* [Supplied text]
•••••

The Casts in PDPA 2010

By: Sonny Zulhuda

Among the first question people would ask about Personal Data Protection Act (PDPA) 2010 is “whether or not this Act applies to me?” or, if one could answer it in affirmative, “in what why the Act implicates me?”

The PDPA 2010 provides for definition of certain entities that would be in one way or another “implicated.” They are (1) Data User; (2) Data Processore and (3) Data Subject. Thus, the PDPA 2010 operates on these classes of person. It is in this frame you can have your answer whether the Act applies to you, or, in what why it implicates you.

Data User

The first cast under the Act is called “Data User”. Data User is a person who processes any personal data or has control over or authorizes the processing of any personal data, either alone or jointly or in common with other persons. These are the people (including legal persons, i.e. companies) who basically use people data for heir business process, or even as their business commodities. They collect personal data from people, store the data, rearrange the data, disclose it to others or use it for their own purposes.

These are the class of people in the society that is the target of the law. The PDPA 2010 has in its preamble an objective “to regulate the processing of personal data in commercial transactions and to provide for matters connected therewith and incidental thereto.” The data user, I would say, is the main cast in this legislation.

This however does not include those who processes the data not for his own purposes, i.e. only on behalf of another. This category leads us to the second cast, i.e. “Data Processor”.

Data Processor

The Act defines Data Processor, in relation to personal data, as any person, other than an employee of the data user, who processes the personal data solely on behalf of the data user, and does not process the personal data for any of his own purposes. This includes those to whom data users outsource their data processing or data storing processes.

A good example for this would be those who provides e-payment services to facilitate online banking. The personal data used to verify, process and authorise e-payment may not belong to the service provider, but rather to a particular bank. The fact that those service providers had never collected or controlled the data, but only processed them on their servers for the purpose authorised by data users.

Data Subject

The third category is supposedly the widest of all, i.e. “Data Subject”. It is defined in PDPA 2010 as an individual who is the subject of the personal data. Does this include ‘non-natural person’? No it doesn’t. Because it is only concerned about living individual who is identified or identifiable from the personal data. It is not companies or other non-natural person we are talking about. It does not even include personal data of dead people.

•••••

* [Tasks for this exercise]
- A) Transcribe the passage of the PDPA 2010 text from "These are the class" up to and including "in this legislation.".
- B) Answer these questions from the PDPA 2010 text:
(i) What are the three classes of person on which the Act operates?
(ii) What kind of person is expressly left out of the definition of Data Processor?
(iii) Does Data Subject cover the personal data of dead people?
The records have no role in this exercise.

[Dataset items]
•••••

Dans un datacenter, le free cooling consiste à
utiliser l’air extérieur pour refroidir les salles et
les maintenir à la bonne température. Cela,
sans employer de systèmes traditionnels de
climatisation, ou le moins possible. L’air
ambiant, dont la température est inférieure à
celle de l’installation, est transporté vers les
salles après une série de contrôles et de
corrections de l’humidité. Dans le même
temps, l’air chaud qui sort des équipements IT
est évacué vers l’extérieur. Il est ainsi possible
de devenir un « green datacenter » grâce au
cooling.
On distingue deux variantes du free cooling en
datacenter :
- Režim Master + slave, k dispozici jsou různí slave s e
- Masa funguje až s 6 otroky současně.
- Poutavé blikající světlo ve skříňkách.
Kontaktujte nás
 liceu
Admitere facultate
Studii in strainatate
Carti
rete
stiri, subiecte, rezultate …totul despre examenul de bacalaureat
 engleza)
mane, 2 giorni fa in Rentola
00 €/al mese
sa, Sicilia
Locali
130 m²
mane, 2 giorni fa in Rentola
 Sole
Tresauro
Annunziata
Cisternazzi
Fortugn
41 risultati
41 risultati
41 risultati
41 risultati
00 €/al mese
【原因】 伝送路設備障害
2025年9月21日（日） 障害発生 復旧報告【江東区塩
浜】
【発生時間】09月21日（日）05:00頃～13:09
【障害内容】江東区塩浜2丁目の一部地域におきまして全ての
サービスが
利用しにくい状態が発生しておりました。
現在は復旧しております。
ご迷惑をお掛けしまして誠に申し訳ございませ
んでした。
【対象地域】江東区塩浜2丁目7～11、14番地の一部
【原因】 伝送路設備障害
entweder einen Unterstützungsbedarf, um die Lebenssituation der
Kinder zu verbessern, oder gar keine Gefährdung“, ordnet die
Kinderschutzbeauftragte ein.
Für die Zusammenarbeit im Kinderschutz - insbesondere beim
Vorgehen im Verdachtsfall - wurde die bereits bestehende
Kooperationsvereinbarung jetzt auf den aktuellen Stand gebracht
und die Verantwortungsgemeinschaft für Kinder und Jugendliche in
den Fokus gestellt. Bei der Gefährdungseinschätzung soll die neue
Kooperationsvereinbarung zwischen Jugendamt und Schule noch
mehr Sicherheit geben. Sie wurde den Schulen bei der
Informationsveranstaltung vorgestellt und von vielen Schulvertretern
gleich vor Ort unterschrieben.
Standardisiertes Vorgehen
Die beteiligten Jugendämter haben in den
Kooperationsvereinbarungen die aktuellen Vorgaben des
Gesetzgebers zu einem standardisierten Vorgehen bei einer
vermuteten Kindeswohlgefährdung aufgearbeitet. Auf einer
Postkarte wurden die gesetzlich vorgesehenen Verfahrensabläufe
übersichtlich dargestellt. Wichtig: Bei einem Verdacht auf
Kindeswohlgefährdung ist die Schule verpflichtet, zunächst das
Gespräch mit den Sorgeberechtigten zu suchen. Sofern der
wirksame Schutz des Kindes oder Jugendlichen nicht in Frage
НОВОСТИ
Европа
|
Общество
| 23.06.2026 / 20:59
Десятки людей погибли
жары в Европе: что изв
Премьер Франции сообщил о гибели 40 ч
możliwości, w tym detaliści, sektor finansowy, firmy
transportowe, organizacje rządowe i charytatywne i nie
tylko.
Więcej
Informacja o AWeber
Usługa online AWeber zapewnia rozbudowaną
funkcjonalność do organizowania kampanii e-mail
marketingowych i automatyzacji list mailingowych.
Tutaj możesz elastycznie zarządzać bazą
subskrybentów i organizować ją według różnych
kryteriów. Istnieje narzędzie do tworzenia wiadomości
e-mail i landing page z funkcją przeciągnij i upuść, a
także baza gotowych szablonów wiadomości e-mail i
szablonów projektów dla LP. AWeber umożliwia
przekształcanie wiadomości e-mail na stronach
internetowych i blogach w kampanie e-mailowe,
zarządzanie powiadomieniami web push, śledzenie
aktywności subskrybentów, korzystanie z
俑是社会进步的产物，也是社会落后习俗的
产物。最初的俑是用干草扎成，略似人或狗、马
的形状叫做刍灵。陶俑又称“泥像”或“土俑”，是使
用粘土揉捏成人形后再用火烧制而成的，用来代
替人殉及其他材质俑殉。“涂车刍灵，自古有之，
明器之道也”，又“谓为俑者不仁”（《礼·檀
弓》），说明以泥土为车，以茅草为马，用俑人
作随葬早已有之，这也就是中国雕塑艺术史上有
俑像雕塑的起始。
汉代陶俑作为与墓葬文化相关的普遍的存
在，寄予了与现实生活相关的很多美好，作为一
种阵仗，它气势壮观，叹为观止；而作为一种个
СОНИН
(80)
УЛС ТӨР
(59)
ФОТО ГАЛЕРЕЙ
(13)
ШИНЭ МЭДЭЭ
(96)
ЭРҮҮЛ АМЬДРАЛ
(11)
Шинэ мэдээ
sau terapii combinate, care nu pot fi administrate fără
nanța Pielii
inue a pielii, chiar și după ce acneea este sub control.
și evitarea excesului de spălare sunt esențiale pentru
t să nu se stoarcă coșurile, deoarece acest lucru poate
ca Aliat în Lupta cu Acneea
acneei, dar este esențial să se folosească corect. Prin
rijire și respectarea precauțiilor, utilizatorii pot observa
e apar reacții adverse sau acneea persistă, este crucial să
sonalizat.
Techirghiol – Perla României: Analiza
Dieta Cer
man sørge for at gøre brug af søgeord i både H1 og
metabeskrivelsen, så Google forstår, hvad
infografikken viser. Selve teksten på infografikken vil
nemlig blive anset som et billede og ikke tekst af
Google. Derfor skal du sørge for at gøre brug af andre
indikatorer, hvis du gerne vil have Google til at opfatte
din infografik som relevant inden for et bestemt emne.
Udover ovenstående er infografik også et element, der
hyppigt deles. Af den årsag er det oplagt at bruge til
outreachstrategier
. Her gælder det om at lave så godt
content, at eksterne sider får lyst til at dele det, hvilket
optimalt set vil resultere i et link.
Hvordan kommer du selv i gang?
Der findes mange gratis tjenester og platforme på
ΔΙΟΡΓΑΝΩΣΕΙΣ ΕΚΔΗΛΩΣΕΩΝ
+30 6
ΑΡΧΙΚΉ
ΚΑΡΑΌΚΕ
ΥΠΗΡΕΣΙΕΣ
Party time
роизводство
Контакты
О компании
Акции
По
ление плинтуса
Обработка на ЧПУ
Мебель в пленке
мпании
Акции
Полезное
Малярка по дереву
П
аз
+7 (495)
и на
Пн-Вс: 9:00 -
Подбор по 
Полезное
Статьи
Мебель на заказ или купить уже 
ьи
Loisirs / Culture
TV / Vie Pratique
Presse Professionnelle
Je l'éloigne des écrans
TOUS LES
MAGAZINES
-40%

•••••

* [Solved problems]
- A)
These are the class of people in the society that is the target of the law. The PDPA 2010 has in its preamble an objective “to regulate the processing of personal data in commercial transactions and to provide for matters connected therewith and incidental thereto.” The data user, I would say, is the main cast in this legislation.

- B)
(i) Data User, Data Processor and Data Subject.
(ii) An employee of the data user.
(iii) No.